Clean slate for EPA scientific advisory committees

Agency removes all members of two external advisory panels and seeks new appointments

by Britt E. Erickson
April 1, 2021

 

Head shot of Michael Regan.
Credit: US Environmental Protection Agency
Michael Regan

After just a few weeks on the job, Michael Regan, administrator of the US Environmental Protection Agency, is shaking up membership on two influential scientific advisory committees. Regan announced March 31 that he is eliminating all members of the agency’s Science Advisory Board (SAB) and the Clean Air Scientific Advisory Committee (CASAC) and directing EPA staff to reconfigure the panels with a more balanced mix of expertise.

The move comes after 4 years of the Trump administration dismantling various panels and excluding members who received grant money from the EPA in favor of members with ties to industry. “Resetting these two scientific advisory committees will ensure the agency receives the best possible scientific insight to support our work to protect human health and the environment,” Regan says in a statement.

The EPA is encouraging members released from the committees to reapply if they are still interested in serving. It is unclear how many of the 44 members of the EPA’s SAB and 7 members of CASAC will do so. Members typically serve for 3 years with the possibility of renewing their membership for an additional 3 years. The SAB advises the EPA in areas such as drinking water, hydraulic fracturing, and chemical risk assessments. CASAC advises the agency on national ambient air quality standards, including those for particulate matter and ozone.

Critics of the Trump administration’s policies welcome the EPA’s abrupt reconfiguring of the two panels. The committees “had been so compromised and so distorted” that the EPA “really needed a full reset to bring in a healthy mix of scientists into the reviews,” says Chris Zarba, former director of the EPA’s SAB staff office, who retired from the agency in 2018. The Trump administration made changes “to such an extent that it was basically designed to give industry or special interests the kind of answers they wanted to get from the reviews,” Zarba says.

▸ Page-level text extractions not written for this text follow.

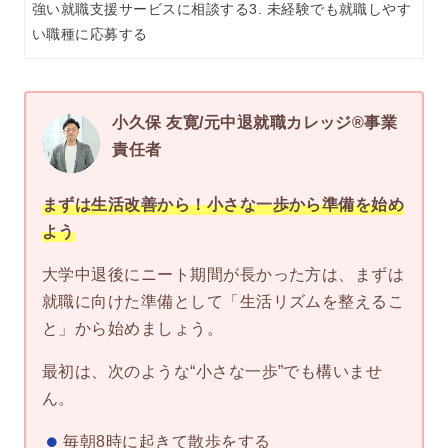
強い就職支援サービスに相談する3. 未経験でも就職しやす
い職種に応募する
小久保 友寛/元中退就職カレッジ®事業
責任者
まずは生活改善から！小さな一歩から準備を始め
よう
大学中退後にニート期間が長かった方は、まずは
就職に向けた準備として「生活リズムを整えるこ
と」から始めましょう。
最初は、次のような“小さな一歩”でも構いませ
ん。
毎朝8時に起きて散歩をする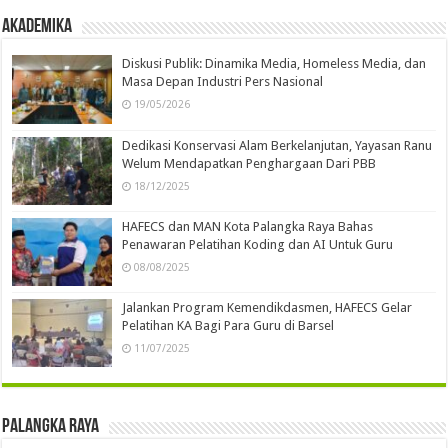
Akademika
Diskusi Publik: Dinamika Media, Homeless Media, dan
Masa Depan Industri Pers Nasional
19/05/2026
Dedikasi Konservasi Alam Berkelanjutan, Yayasan Ranu
Welum Mendapatkan Penghargaan Dari PBB
18/12/2025
HAFECS dan MAN Kota Palangka Raya Bahas
Penawaran Pelatihan Koding dan AI Untuk Guru
08/08/2025
Jalankan Program Kemendikdasmen, HAFECS Gelar
Pelatihan KA Bagi Para Guru di Barsel
11/07/2025
Palangka Raya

The EPA’s action marks “an important sea change in the way that EPA is valuing science advice,” says Genna Reed, a senior analyst with the Center for Science and Democracy at the advocacy group Union of Concerned Scientists. Over the past 4 years, the EPA excluded experts from the committees and ignored their advice “rather than use their input to inform critical agency decisions,” she says.

In a statement, the American Chemistry Council, which represents the chemical industry, praises the EPA’s advisory committees for consistently offering “objective, balanced, and science-based advice.” The ACC acknowledges the concerns about changes to the SAB made by the Trump administration, but it calls Regan’s action to reconstitute the panel “irregular.”